Provided material:
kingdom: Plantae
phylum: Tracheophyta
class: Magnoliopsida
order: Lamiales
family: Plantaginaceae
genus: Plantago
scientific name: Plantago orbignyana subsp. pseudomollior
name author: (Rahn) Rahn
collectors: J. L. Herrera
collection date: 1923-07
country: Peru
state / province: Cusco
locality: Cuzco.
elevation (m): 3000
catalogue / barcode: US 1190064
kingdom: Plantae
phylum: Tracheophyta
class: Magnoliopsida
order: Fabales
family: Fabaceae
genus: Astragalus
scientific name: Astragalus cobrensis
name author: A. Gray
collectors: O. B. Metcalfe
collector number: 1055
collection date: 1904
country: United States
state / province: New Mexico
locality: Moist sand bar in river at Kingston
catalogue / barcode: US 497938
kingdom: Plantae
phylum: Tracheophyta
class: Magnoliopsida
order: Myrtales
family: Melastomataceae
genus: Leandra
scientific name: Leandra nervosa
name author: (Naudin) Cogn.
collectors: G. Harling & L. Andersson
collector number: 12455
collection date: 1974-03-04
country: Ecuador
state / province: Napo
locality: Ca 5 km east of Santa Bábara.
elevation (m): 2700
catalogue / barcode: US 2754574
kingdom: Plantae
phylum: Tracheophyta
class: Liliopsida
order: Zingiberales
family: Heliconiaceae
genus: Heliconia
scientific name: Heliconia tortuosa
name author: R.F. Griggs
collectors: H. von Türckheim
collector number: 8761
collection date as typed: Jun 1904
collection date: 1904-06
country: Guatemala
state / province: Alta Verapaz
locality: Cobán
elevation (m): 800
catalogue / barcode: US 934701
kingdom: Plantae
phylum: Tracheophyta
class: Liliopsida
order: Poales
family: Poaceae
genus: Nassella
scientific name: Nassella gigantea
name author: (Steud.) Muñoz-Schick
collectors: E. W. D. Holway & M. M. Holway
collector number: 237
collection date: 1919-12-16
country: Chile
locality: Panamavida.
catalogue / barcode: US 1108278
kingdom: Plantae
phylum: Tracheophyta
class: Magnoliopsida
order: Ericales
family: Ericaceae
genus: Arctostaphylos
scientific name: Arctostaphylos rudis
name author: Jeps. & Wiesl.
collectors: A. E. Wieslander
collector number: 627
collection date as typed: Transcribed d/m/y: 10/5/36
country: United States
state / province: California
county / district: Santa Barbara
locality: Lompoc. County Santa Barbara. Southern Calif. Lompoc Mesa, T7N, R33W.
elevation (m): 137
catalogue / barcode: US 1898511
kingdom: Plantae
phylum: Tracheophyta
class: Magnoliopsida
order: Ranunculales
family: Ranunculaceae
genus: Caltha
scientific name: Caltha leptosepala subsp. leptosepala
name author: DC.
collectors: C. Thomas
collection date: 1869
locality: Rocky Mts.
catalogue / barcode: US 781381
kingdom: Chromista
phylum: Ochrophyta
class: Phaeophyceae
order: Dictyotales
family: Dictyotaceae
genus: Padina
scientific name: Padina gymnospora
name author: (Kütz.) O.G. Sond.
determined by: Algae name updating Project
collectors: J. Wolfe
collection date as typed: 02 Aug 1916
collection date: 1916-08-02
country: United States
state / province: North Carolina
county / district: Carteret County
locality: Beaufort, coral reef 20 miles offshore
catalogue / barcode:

The exercise: Rewrite all the lines above as a numbered list, leaving out any blank lines.

Complete answer:
1. kingdom: Plantae
2. phylum: Tracheophyta
3. class: Magnoliopsida
4. order: Lamiales
5. family: Plantaginaceae
6. genus: Plantago
7. scientific name: Plantago orbignyana subsp. pseudomollior
8. name author: (Rahn) Rahn
9. collectors: J. L. Herrera
10. collection date: 1923-07
11. country: Peru
12. state / province: Cusco
13. locality: Cuzco.
14. elevation (m): 3000
15. catalogue / barcode: US 1190064
16. kingdom: Plantae
17. phylum: Tracheophyta
18. class: Magnoliopsida
19. order: Fabales
20. family: Fabaceae
21. genus: Astragalus
22. scientific name: Astragalus cobrensis
23. name author: A. Gray
24. collectors: O. B. Metcalfe
25. collector number: 1055
26. collection date: 1904
27. country: United States
28. state / province: New Mexico
29. locality: Moist sand bar in river at Kingston
30. catalogue / barcode: US 497938
31. kingdom: Plantae
32. phylum: Tracheophyta
33. class: Magnoliopsida
34. order: Myrtales
35. family: Melastomataceae
36. genus: Leandra
37. scientific name: Leandra nervosa
38. name author: (Naudin) Cogn.
39. collectors: G. Harling & L. Andersson
40. collector number: 12455
41. collection date: 1974-03-04
42. country: Ecuador
43. state / province: Napo
44. locality: Ca 5 km east of Santa Bábara.
45. elevation (m): 2700
46. catalogue / barcode: US 2754574
47. kingdom: Plantae
48. phylum: Tracheophyta
49. class: Liliopsida
50. order: Zingiberales
51. family: Heliconiaceae
52. genus: Heliconia
53. scientific name: Heliconia tortuosa
54. name author: R.F. Griggs
55. collectors: H. von Türckheim
56. collector number: 8761
57. collection date as typed: Jun 1904
58. collection date: 1904-06
59. country: Guatemala
60. state / province: Alta Verapaz
61. locality: Cobán
62. elevation (m): 800
63. catalogue / barcode: US 934701
64. kingdom: Plantae
65. phylum: Tracheophyta
66. class: Liliopsida
67. order: Poales
68. family: Poaceae
69. genus: Nassella
70. scientific name: Nassella gigantea
71. name author: (Steud.) Muñoz-Schick
72. collectors: E. W. D. Holway & M. M. Holway
73. collector number: 237
74. collection date: 1919-12-16
75. country: Chile
76. locality: Panamavida.
77. catalogue / barcode: US 1108278
78. kingdom: Plantae
79. phylum: Tracheophyta
80. class: Magnoliopsida
81. order: Ericales
82. family: Ericaceae
83. genus: Arctostaphylos
84. scientific name: Arctostaphylos rudis
85. name author: Jeps. & Wiesl.
86. collectors: A. E. Wieslander
87. collector number: 627
88. collection date as typed: Transcribed d/m/y: 10/5/36
89. country: United States
90. state / province: California
91. county / district: Santa Barbara
92. locality: Lompoc. County Santa Barbara. Southern Calif. Lompoc Mesa, T7N, R33W.
93. elevation (m): 137
94. catalogue / barcode: US 1898511
95. kingdom: Plantae
96. phylum: Tracheophyta
97. class: Magnoliopsida
98. order: Ranunculales
99. family: Ranunculaceae
100. genus: Caltha
101. scientific name: Caltha leptosepala subsp. leptosepala
102. name author: DC.
103. collectors: C. Thomas
104. collection date: 1869
105. locality: Rocky Mts.
106. catalogue / barcode: US 781381
107. kingdom: Chromista
108. phylum: Ochrophyta
109. class: Phaeophyceae
110. order: Dictyotales
111. family: Dictyotaceae
112. genus: Padina
113. scientific name: Padina gymnospora
114. name author: (Kütz.) O.G. Sond.
115. determined by: Algae name updating Project
116. collectors: J. Wolfe
117. collection date as typed: 02 Aug 1916
118. collection date: 1916-08-02
119. country: United States
120. state / province: North Carolina
121. county / district: Carteret County
122. locality: Beaufort, coral reef 20 miles offshore
123. catalogue / barcode:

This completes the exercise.